The UK’s housing markets remained exceptionally strong throughout the first nine months of 2022, both in terms of activity and pricing.
From the first lockdown in March 2020 to September 2022, house price growth totalled 23 per cent, largely driven by the pandemic-induced 'race for space', the low interest rate environment and, to some extent, the stamp duty holiday.
But the mood changed in the autumn when it became clear that the Bank of England would need to raise interest rates more fiercely than previously anticipated to tackle high levels of inflation.
This was exacerbated by the financial turmoil following September’s "mini"-Budget, but the abrupt change in the interest rate environment has been the real catalyst for the recent change in housing market conditions.
Although inflation likely peaked in October at 11 per cent, it is not expected to fall back in a hurry. Current forecasts are that it will still top 4 per cent at the end of 2023 and not return to its 2 per cent target until mid-2024.
Mortgage rates have also come down from their peak in October but are still far higher than they were last year and before the pandemic.
As a result, house prices fell for the fourth consecutive month in December, according to the Nationwide house price index, down by 0.1 per cent, which leaves them 2.4 per cent lower than where they were in September.
The Savills research team’s view is that these price falls will continue, with the average UK house price expected to fall 10 per cent by the end of 2023.

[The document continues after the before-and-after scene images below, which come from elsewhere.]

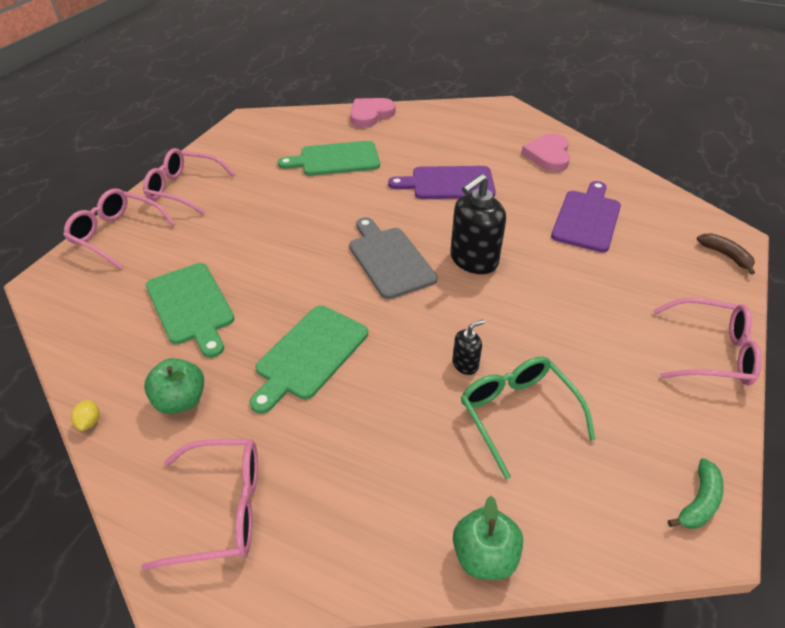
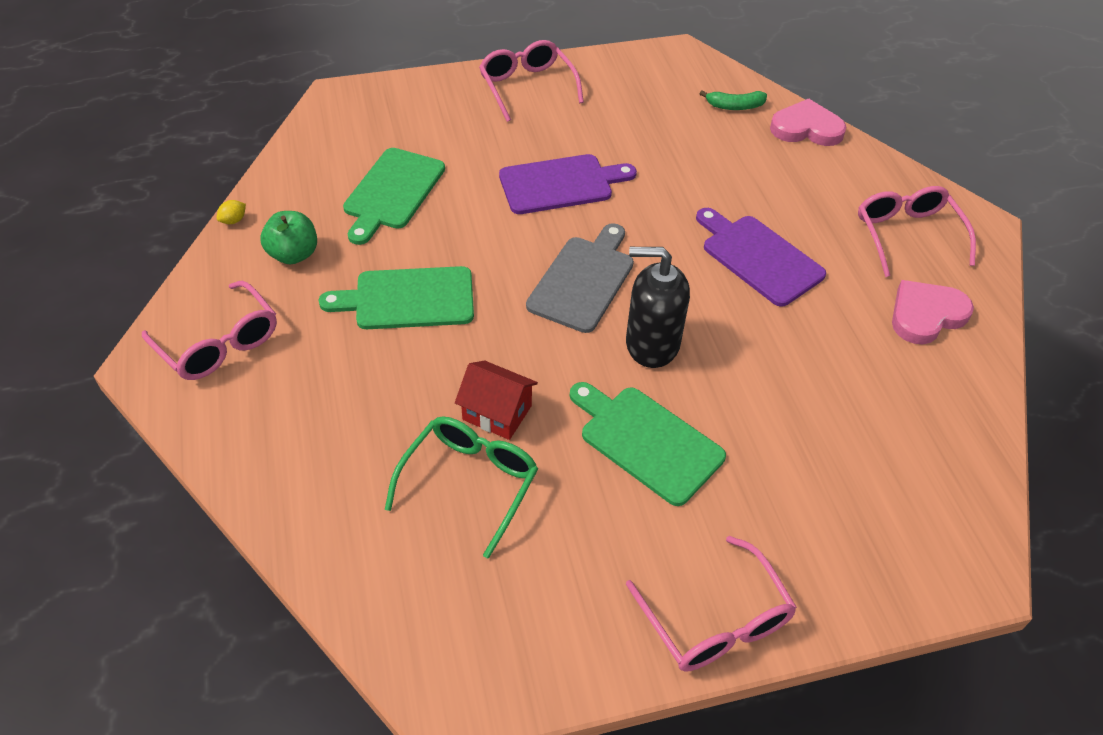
camera: 50 degrees right, 5 degrees up
(116, 234) = (428, 91): pink glasses -> pink glasses (907, 235)
(336, 159) = (692, 152): green cutting board -> green cutting board (646, 441)
(465, 364) = (497, 412): black soap dispenser -> red house
(484, 555) = (297, 532): green apple -> none
(587, 218) = (838, 407): purple cutting board -> purple cutting board (560, 184)
(698, 501) = (482, 679): green banana -> green banana (735, 106)
(725, 256) = (923, 578): brown banana -> none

There will of course be some variation across the country. Markets where affordability is most stretched, such as London and the South East of England, are expected to see average values fall by slightly more than the national average, while more affordable, lower value markets in the Midlands and north of England are expected to hold up more strongly.
On the assumption interest rates ease back gradually from the middle of 2024, values should begin to recover. Our forecasts, published in November 2022, anticipate that the average UK house price will rise by 18 per cent between 2024 and 2027, equating to net 6.2 per cent growth over the next five years.
How does this compare to previous downturns?
So far, so sobering. But there are several factors that should insulate the market from the risk of a bigger downturn, such as that seen after the global financial crisis.
We know that a greater proportion of buyers in recent years have taken out fixed rate mortgages, with many opting for longer-term fixes at historically low rates. This will help insulate them until rates normalise, assuming they have the cushion of time before their fixed term expires.
Borrowers coming off of a fixed rate deal will have had their affordability stress tested at 3 per cent, up until August 2022, meaning the shock to their finances may not be wholly unmanageable, albeit it will undoubtedly be uncomfortable for some, particularly given the prevailing cost of living increases.